Here are the alternatives:

  • 120-day payment delay. Congratulations if you believe you can raise the money necessary to pay your taxes in less than four months and your debt doesn’t exceed $100,000! IRS can help you establish a short-term payment plan. This would result in an interest rate of 5.5% plus a monthly delay fee of 0.25%. You should be aware that if your debt exceeds $ 25,000, the payments will be deducted directly from your checking account.
  • More than 120 days without payment. More commonly called a long-term payment plan. The IRS offers long-term payment plans to individuals whose tax debt totals $ 50,000 or less (including interest and penalties). Unless you qualify for the federal poverty level, you will be charged various fees, including $ 31 for the application. Due to the delay in this case, charge 0.25% per month will be waived, as well as 3% interest, as well as 2.48%additional interest based on the federal interest rate for short, medium, and long-term borrowing. Payments will be automatically deducted from your checking account if you choose this option. Therefore, you won’t have any problems or delays when paying.

Better forms of payment

You may be able to save money by using an alternative to a credit card that charges interest.

Apply for a credit card that offers a 0% introductory rate. Rachel Dix Kessler, consumer advocate at Finder.com, says you can then pay off the balance without incurring interest charges. The only thing you need to do is make sure you pay off the entire balance before the introductory fee ends, she says.

Pay using an IRS instalment plan. You should choose this option if you have more than 120 days to pay your tax bill and owe less than $50,000.

You should fill out IRS Form 9465, “Instalment Agreement Request,” when you file your tax return. The IRS will set up a payment plan for you that can last up to six years. Instalment fees can range from approximately $31 to $225, depending on the amount of taxes you owe. When you make direct payments from your bank account, the fee can decrease significantly.

When you pay your credit card bill, if you owe money in taxes and enter into a payment agreement with the IRS, it won’t show up on your credit report unless you don’t make the minimum payments and the IRS files a tax lien on your property. The American Institute of CPAs in New York City has a director of tax and ethics practice, Cari Weston. The money you owe won’t affect your debt-to-income ratio or negatively impact your credit score.

Take out a home equity line of credit. You’ll probably receive a lower interest rate than you’d get on a credit card. However, you cannot deduct interest on debt unrelated to building, purchasing, or improving your home among other restrictions. Another option is to obtain a personal loan from your bank or credit union.

Finally, should I use a credit card to pay my taxes?

This question cannot be definitively answered. It is ideal for you to carefully consider each option in order to choose the one that best suits you. 

Let’s say you have $3,000 in taxes to pay and plan on paying them within six months. Consider the following options:

  • You will effectively pay no reimbursement or processing fees if you use a credit card with an 18% APR and 2% cash back. This means that your interest would only be 18%, which is $ 159.
  • Credit cards with 0% initial APR do not charge interest. There will be a fee of $ 59.40 for the payment processing, which corresponds to 1.98% of the payment amount.
  • The IRS will charge you $ 31 for the application + 0.25% for each month you are late ($ 45) + $ 82 of interest for a total of $ 158 .

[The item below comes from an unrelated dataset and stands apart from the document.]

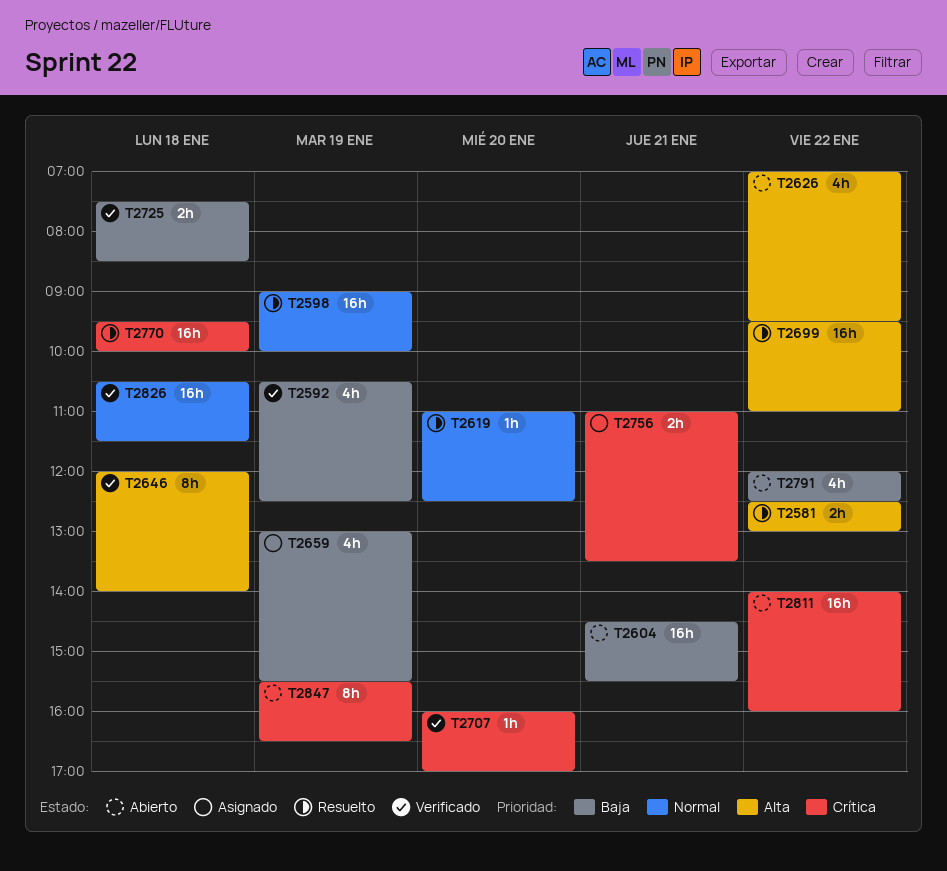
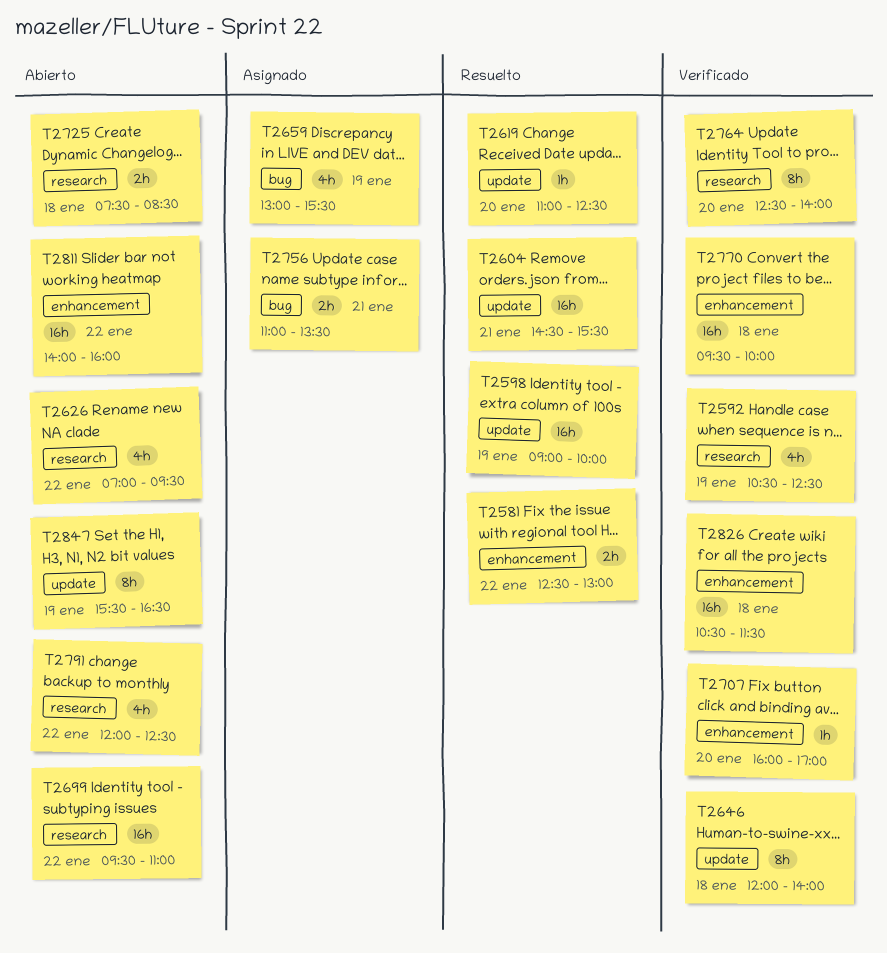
T2604, status: Abierto -> Resuelto
T2699, status: Resuelto -> Abierto
T2725, status: Verificado -> Abierto
T2764: none -> present
T2770, status: Resuelto -> Verificado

Therefore, using a credit card at 0% APR is the best option. However, not everyone can take advantage of this option, since it depends on whether or not the financial institution approves a new credit card. You can only get the lowest amount with these types of cards if you pay the entire balance before the offer period expires.

Are you wondering whether it is better to set up a short-term payment plan with the IRS? Here are the calculations. With this option, you would pay about $ 50.52 in interest plus $ 30 for delinquency, totalling about $ 80.52.

Having discovered how to pay your taxes with your credit card, it is time for you to evaluate your options. By evaluating your options, you will determine the best financial strategy for you.